Fareed Zakaria is a savvy observer of both domestic governance and international relations, and he makes a very good point in a recent Washington Post column.
It has become a (tiresome) truism that many Americans “vote against their own interests.” This assertion has always annoyed me, because it embodies a couple of arrogant assumptions: first, that the speaker/writer knows better than those voters where their “true” interests lie; and second, that voters’ interests are limited to economic issues.
Zakaria uses the negative financial consequences of the GOP’s tax “reform” bill for Trump voters to make his point:
Congress’s own think tanks — the Joint Committee on Taxation and the Congressional Budget Office — calculate that in 10 years, people making between $50,000 and $75,000 (around the median income in the United States) would effectively pay a whopping $4 billion more in taxes, while people making $1 million or more would pay $5.8 billion less under the Senate bill. And that doesn’t take into account the massive cuts in services, health care and other benefits that would likely result. Martin Wolf, the sober and fact-based chief economics commentator for the Financial Times, concludes, “This is a determined effort to shift resources from the bottom, middle and even upper middle of the U.S. income distribution toward the very top, combined with big increases in economic insecurity for the great majority.”

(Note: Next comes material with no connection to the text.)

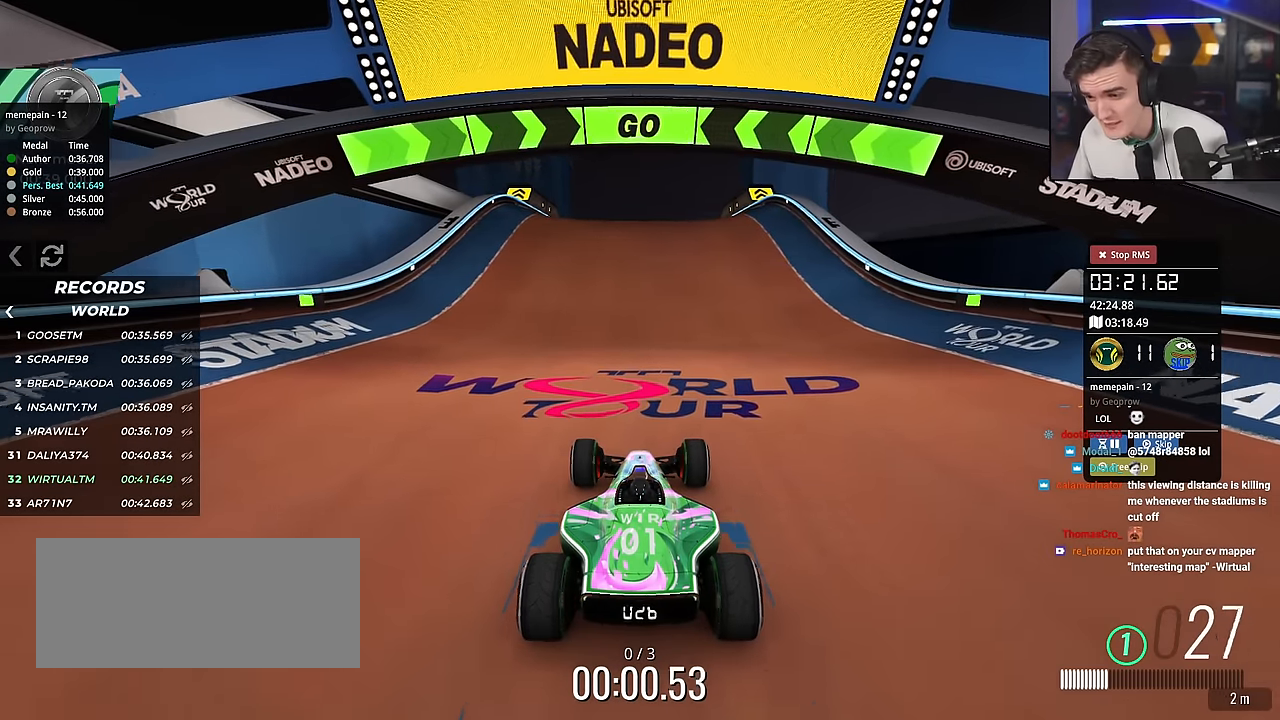
{"keys": ["up"], "events": []}
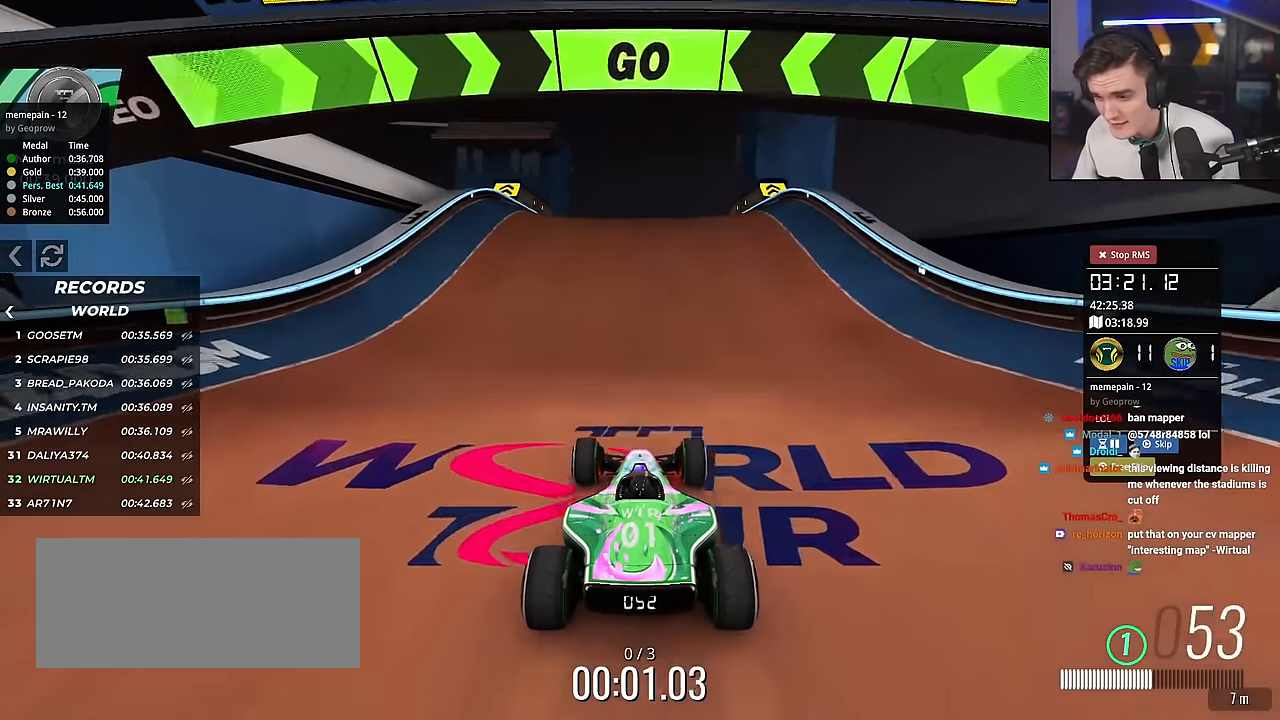
{"keys": ["up"], "events": []}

The puzzle, Wolf says, is why this is a politically successful strategy. The Republican Party is pursuing an economic agenda for the 0.1 percent, but it needs to win the votes of the majority.
Cue the chorus: why would the people in Trump’s base continue to support him, when his actions (in concert with his party’s) are inimical to their interests? Wouldn’t they desert him if they realized that he is pursuing an agenda that privileges large corporations, wealthy families, and well-positioned rent-seekers? When will they come to their senses and see that Trump and the Congressional GOP are putting in place budgetary policies that will be devastating to the predominantly rural people who voted for him?
Is it that the Republican Party is cleverly and successfully hoodwinking its supporters, promising them populism and enacting plutocratic capitalism instead? This view has been a staple of liberal analysis for years, most prominently in Thomas Frank’s book “What’s the Matter with Kansas?” Frank argued that Republicans have been able to work this magic trick by dangling social issues in front of working-class voters, who fall for the bait and lose sight of the fact that they are voting against their own interests. Both Wolf and Pierson believe that this trickery will prove dangerous for Republicans. “The plutocrats are riding on a hungry tiger,” writes Wolf.
I fully agree with Zakaria’s rebuttal to that analysis.
But what if people are not being fooled at all? What if people are actually motivated far more deeply by issues surrounding religion, race and culture than they are by economics? There is increasing evidence that Trump’s base supports him because they feel a deep emotional, cultural and class affinity for him. And while the tax bill is analyzed by economists, Trump picks fights with black athletes, retweets misleading anti-Muslim videos and promises not to yield on immigration. Perhaps he knows his base better than we do. In fact, Trump’s populism might not be as unique as it’s made out to be. Polling from Europe suggests that the core issues motivating people to support Brexit or the far-right parties in France and Germany, and even the populist parties of Eastern Europe, are cultural and social.
This is a much more tactful way to explain what the data shows, and what I have repeatedly argued: the majority of Trump’s supporters are White Nationalists (aka bigots), for whom the indignity of Obama’s eight years as President was simply a bridge too far. The real “interests” of these voters aren’t economic; they’re tribal. They are desperately clinging to the white privilege that is diminishing in a rapidly diversifying society. That desperation overpowers any other “interest.”
As Zakaria writes,
What if, in the eyes of a large group of Americans, these other issues are the ones for which they will stand up, protest, support politicians and even pay an economic price? What if, for many people, in America and around the world, these are their true interests?
So long as they see Trump normalizing and justifying racism and misogyny, these voters aren’t going anywhere. Polls suggest that they represent around 30% of Americans voters, a depressingly high number.
Getting that other 70% to the polls has never been more important.